The art world might seem like a complicated and serious environment, but the message I want to send is that anyone can be an artist! Let's make it more playful and less privileged. I try to create art that is fun for both parties: myself and the audience. I want my work to spark conversations and branches of communication - between myself and the audience and others.
When I started my work, I focused on the contemporary globalized world and its outcomes. But then, around 2017, the sense of being a global person morphed into a more concrete position of being global, but with a deeper understanding of my roots and reasons that have shaped my personality.

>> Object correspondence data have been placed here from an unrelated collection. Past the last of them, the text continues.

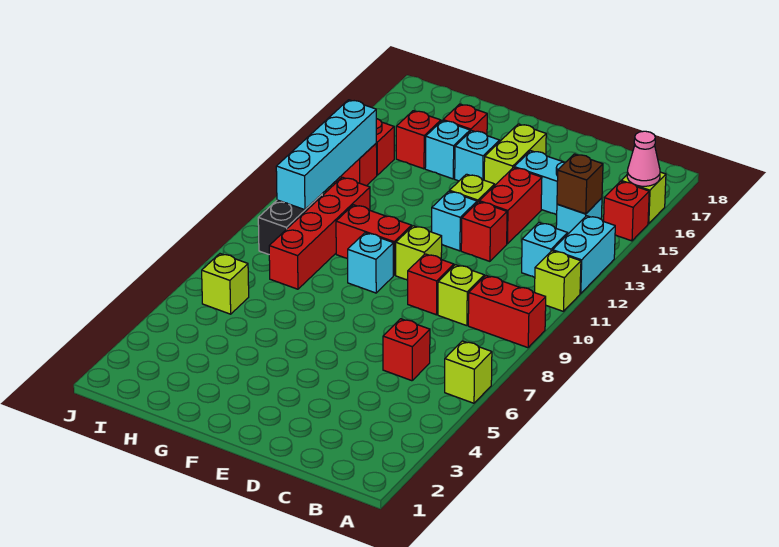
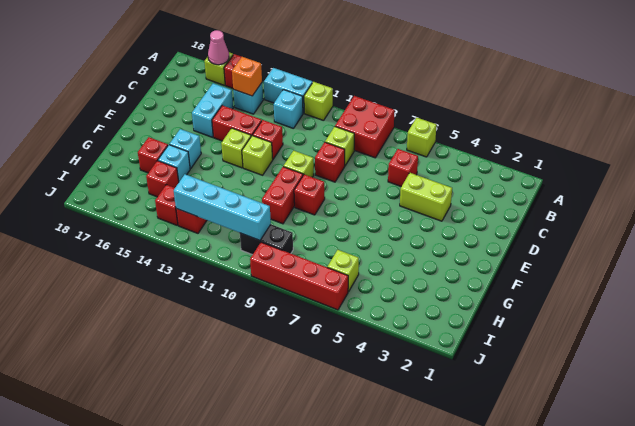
red 1x2 brick [468,276,546,348] -> red 2x2 brick [335,96,395,158]
brown 1x1 brick [557,154,603,214] -> orange 1x1 brick [232,57,262,96]
cyan 1x1 brick [432,191,477,251] -> lime 1x1 brick [242,135,273,175]
lime 1x2 brick [484,124,546,185] -> lime 1x2 brick moved to [400,173,452,221]
cyan 1x1 brick [348,233,393,293] -> red 1x1 brick [294,174,325,215]
red 1x4 brick [269,177,370,289] -> red 1x4 brick moved to [250,242,348,310]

Although the art world is trying to create values based on equality and solidarity, it is still very competitive. Patriarchal models still exist in one way or another. My current goal is to find a place in the art industry while keeping my practice independent and moral. Since I graduated in the period after the cultural crisis in the Czech Republic, we had to rethink and reinvent our working strategies. Currently, for example, I am working with a women's collective to create a new Eastern European platform focused on young women artists who are in a similar situation as we are. I believe in the positive changes the moment we start acting as equals in practice. I or my female colleagues are still very vulnerable in the art world. We are still sometimes not taken seriously because we might start a family and give up art. Also, there are still some inconsiderate behaviors or it just takes longer for us to reach the same career points as our male colleagues. We want to change this by setting a positive example and simply doing our jobs well.
For me, being a woman still has something to do with struggling. I'm dealing with the issues of 4th wave feminism, and I feel like they play a role in the art world as well. For example, wage inequality is reflected in the prices that women artists make. Or some people still see a woman as less of a "great artist" than a man. But I'm optimistic about it; a lot has changed in the last ten years, too.
Olga Krykun works primarily in the media of video installation, sculpture, and painting. Combining elements of storytelling with contemporary symbols, she creates the mischievous mythology of today. Her practice is heavily based on intuition, emotion, and personal experience, so that her works evoke a kind of trance-like surrealism. She deals with issues such as identity, fragmentation of society, tensions due to personal discrepancies, and anxiety in response. She doubts and searches for better working formulas, either alone or with other artists within the existing art establishment.